Data items:
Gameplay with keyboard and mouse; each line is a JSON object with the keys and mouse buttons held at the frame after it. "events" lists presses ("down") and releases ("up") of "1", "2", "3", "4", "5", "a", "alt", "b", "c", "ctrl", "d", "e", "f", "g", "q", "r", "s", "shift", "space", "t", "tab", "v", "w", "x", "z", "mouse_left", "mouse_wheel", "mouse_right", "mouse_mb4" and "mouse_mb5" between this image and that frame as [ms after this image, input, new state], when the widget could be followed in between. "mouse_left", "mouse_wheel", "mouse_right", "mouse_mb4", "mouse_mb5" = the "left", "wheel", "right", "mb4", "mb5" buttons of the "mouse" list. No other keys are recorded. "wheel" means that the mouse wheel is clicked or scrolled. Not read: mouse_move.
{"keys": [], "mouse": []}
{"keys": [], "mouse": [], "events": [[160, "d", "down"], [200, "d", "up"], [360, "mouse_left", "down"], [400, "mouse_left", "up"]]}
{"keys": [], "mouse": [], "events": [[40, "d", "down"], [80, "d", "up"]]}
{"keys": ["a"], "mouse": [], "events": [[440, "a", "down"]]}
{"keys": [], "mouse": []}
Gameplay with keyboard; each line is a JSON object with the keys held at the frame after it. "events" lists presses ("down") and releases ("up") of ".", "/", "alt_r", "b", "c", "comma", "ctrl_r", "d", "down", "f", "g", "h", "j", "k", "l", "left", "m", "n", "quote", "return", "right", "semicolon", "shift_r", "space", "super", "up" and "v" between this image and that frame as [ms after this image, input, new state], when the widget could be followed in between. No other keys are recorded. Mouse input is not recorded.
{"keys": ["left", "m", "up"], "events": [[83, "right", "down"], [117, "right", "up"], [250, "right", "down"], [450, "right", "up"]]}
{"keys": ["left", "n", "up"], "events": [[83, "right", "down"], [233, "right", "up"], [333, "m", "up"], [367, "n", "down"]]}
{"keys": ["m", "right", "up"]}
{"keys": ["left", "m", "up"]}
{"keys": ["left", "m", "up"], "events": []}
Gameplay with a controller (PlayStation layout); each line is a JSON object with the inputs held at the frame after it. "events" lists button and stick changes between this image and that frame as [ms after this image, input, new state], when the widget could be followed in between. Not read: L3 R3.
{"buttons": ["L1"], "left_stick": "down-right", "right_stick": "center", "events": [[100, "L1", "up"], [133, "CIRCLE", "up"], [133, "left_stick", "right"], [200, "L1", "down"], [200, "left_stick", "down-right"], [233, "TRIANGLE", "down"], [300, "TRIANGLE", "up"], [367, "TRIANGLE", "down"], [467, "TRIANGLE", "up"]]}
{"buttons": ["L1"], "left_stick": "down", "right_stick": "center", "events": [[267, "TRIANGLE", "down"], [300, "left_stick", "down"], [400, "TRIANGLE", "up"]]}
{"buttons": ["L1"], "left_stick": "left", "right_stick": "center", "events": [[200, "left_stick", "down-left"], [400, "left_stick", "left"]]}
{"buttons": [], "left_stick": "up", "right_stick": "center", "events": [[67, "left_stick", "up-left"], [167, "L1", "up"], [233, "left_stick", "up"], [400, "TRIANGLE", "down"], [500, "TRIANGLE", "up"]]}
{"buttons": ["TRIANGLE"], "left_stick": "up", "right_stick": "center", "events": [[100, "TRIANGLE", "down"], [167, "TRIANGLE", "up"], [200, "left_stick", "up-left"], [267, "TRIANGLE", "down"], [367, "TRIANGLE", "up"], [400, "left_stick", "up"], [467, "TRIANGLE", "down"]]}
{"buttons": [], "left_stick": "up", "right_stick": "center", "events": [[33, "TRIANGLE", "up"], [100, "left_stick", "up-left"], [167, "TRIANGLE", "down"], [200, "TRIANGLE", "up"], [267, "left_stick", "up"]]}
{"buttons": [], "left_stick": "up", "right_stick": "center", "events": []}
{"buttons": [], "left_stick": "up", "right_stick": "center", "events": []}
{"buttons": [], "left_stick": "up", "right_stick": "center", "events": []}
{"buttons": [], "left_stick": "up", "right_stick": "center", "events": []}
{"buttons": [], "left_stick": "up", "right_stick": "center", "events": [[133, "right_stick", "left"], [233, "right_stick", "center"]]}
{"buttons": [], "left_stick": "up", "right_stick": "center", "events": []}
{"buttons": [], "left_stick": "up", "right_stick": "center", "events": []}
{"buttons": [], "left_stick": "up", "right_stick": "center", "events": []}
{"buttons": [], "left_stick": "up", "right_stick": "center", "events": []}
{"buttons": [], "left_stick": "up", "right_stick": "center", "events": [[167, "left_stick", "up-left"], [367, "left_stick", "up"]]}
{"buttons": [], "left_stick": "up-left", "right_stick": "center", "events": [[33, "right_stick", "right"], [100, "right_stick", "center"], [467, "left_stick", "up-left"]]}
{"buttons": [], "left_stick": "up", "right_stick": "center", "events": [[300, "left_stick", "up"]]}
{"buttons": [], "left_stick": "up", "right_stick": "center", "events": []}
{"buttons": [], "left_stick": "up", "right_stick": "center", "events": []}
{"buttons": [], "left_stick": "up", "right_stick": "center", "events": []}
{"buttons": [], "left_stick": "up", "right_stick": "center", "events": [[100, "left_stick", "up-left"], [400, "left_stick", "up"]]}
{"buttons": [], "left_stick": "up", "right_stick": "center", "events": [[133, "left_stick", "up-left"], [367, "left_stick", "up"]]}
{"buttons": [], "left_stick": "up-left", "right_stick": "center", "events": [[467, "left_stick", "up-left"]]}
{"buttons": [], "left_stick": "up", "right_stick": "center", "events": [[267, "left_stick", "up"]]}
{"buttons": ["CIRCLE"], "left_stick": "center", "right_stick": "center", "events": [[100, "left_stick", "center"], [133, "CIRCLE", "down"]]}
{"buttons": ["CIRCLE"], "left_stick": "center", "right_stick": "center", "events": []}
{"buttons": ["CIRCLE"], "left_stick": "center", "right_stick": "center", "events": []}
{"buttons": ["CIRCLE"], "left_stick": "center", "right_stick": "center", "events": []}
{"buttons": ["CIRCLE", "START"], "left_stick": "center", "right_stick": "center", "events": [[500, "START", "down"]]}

• **Exercise aim**
Leaving nothing out, print each line above exactly.

• **The completed task**
Gameplay with keyboard and mouse; each line is a JSON object with the keys and mouse buttons held at the frame after it. "events" lists presses ("down") and releases ("up") of "1", "2", "3", "4", "5", "a", "alt", "b", "c", "ctrl", "d", "e", "f", "g", "q", "r", "s", "shift", "space", "t", "tab", "v", "w", "x", "z", "mouse_left", "mouse_wheel", "mouse_right", "mouse_mb4" and "mouse_mb5" between this image and that frame as [ms after this image, input, new state], when the widget could be followed in between. "mouse_left", "mouse_wheel", "mouse_right", "mouse_mb4", "mouse_mb5" = the "left", "wheel", "right", "mb4", "mb5" buttons of the "mouse" list. No other keys are recorded. "wheel" means that the mouse wheel is clicked or scrolled. Not read: mouse_move.
{"keys": [], "mouse": []}
{"keys": [], "mouse": [], "events": [[160, "d", "down"], [200, "d", "up"], [360, "mouse_left", "down"], [400, "mouse_left", "up"]]}
{"keys": [], "mouse": [], "events": [[40, "d", "down"], [80, "d", "up"]]}
{"keys": ["a"], "mouse": [], "events": [[440, "a", "down"]]}
{"keys": [], "mouse": []}
Gameplay with keyboard; each line is a JSON object with the keys held at the frame after it. "events" lists presses ("down") and releases ("up") of ".", "/", "alt_r", "b", "c", "comma", "ctrl_r", "d", "down", "f", "g", "h", "j", "k", "l", "left", "m", "n", "quote", "return", "right", "semicolon", "shift_r", "space", "super", "up" and "v" between this image and that frame as [ms after this image, input, new state], when the widget could be followed in between. No other keys are recorded. Mouse input is not recorded.
{"keys": ["left", "m", "up"], "events": [[83, "right", "down"], [117, "right", "up"], [250, "right", "down"], [450, "right", "up"]]}
{"keys": ["left", "n", "up"], "events": [[83, "right", "down"], [233, "right", "up"], [333, "m", "up"], [367, "n", "down"]]}
{"keys": ["m", "right", "up"]}
{"keys": ["left", "m", "up"]}
{"keys": ["left", "m", "up"], "events": []}
Gameplay with a controller (PlayStation layout); each line is a JSON object with the inputs held at the frame after it. "events" lists button and stick changes between this image and that frame as [ms after this image, input, new state], when the widget could be followed in between. Not read: L3 R3.
{"buttons": ["L1"], "left_stick": "down-right", "right_stick": "center", "events": [[100, "L1", "up"], [133, "CIRCLE", "up"], [133, "left_stick", "right"], [200, "L1", "down"], [200, "left_stick", "down-right"], [233, "TRIANGLE", "down"], [300, "TRIANGLE", "up"], [367, "TRIANGLE", "down"], [467, "TRIANGLE", "up"]]}
{"buttons": ["L1"], "left_stick": "down", "right_stick": "center", "events": [[267, "TRIANGLE", "down"], [300, "left_stick", "down"], [400, "TRIANGLE", "up"]]}
{"buttons": ["L1"], "left_stick": "left", "right_stick": "center", "events": [[200, "left_stick", "down-left"], [400, "left_stick", "left"]]}
{"buttons": [], "left_stick": "up", "right_stick": "center", "events": [[67, "left_stick", "up-left"], [167, "L1", "up"], [233, "left_stick", "up"], [400, "TRIANGLE", "down"], [500, "TRIANGLE", "up"]]}
{"buttons": ["TRIANGLE"], "left_stick": "up", "right_stick": "center", "events": [[100, "TRIANGLE", "down"], [167, "TRIANGLE", "up"], [200, "left_stick", "up-left"], [267, "TRIANGLE", "down"], [367, "TRIANGLE", "up"], [400, "left_stick", "up"], [467, "TRIANGLE", "down"]]}
{"buttons": [], "left_stick": "up", "right_stick": "center", "events": [[33, "TRIANGLE", "up"], [100, "left_stick", "up-left"], [167, "TRIANGLE", "down"], [200, "TRIANGLE", "up"], [267, "left_stick", "up"]]}
{"buttons": [], "left_stick": "up", "right_stick": "center", "events": []}
{"buttons": [], "left_stick": "up", "right_stick": "center", "events": []}
{"buttons": [], "left_stick": "up", "right_stick": "center", "events": []}
{"buttons": [], "left_stick": "up", "right_stick": "center", "events": []}
{"buttons": [], "left_stick": "up", "right_stick": "center", "events": [[133, "right_stick", "left"], [233, "right_stick", "center"]]}
{"buttons": [], "left_stick": "up", "right_stick": "center", "events": []}
{"buttons": [], "left_stick": "up", "right_stick": "center", "events": []}
{"buttons": [], "left_stick": "up", "right_stick": "center", "events": []}
{"buttons": [], "left_stick": "up", "right_stick": "center", "events": []}
{"buttons": [], "left_stick": "up", "right_stick": "center", "events": [[167, "left_stick", "up-left"], [367, "left_stick", "up"]]}
{"buttons": [], "left_stick": "up-left", "right_stick": "center", "events": [[33, "right_stick", "right"], [100, "right_stick", "center"], [467, "left_stick", "up-left"]]}
{"buttons": [], "left_stick": "up", "right_stick": "center", "events": [[300, "left_stick", "up"]]}
{"buttons": [], "left_stick": "up", "right_stick": "center", "events": []}
{"buttons": [], "left_stick": "up", "right_stick": "center", "events": []}
{"buttons": [], "left_stick": "up", "right_stick": "center", "events": []}
{"buttons": [], "left_stick": "up", "right_stick": "center", "events": [[100, "left_stick", "up-left"], [400, "left_stick", "up"]]}
{"buttons": [], "left_stick": "up", "right_stick": "center", "events": [[133, "left_stick", "up-left"], [367, "left_stick", "up"]]}
{"buttons": [], "left_stick": "up-left", "right_stick": "center", "events": [[467, "left_stick", "up-left"]]}
{"buttons": [], "left_stick": "up", "right_stick": "center", "events": [[267, "left_stick", "up"]]}
{"buttons": ["CIRCLE"], "left_stick": "center", "right_stick": "center", "events": [[100, "left_stick", "center"], [133, "CIRCLE", "down"]]}
{"buttons": ["CIRCLE"], "left_stick": "center", "right_stick": "center", "events": []}
{"buttons": ["CIRCLE"], "left_stick": "center", "right_stick": "center", "events": []}
{"buttons": ["CIRCLE"], "left_stick": "center", "right_stick": "center", "events": []}
{"buttons": ["CIRCLE", "START"], "left_stick": "center", "right_stick": "center", "events": [[500, "START", "down"]]}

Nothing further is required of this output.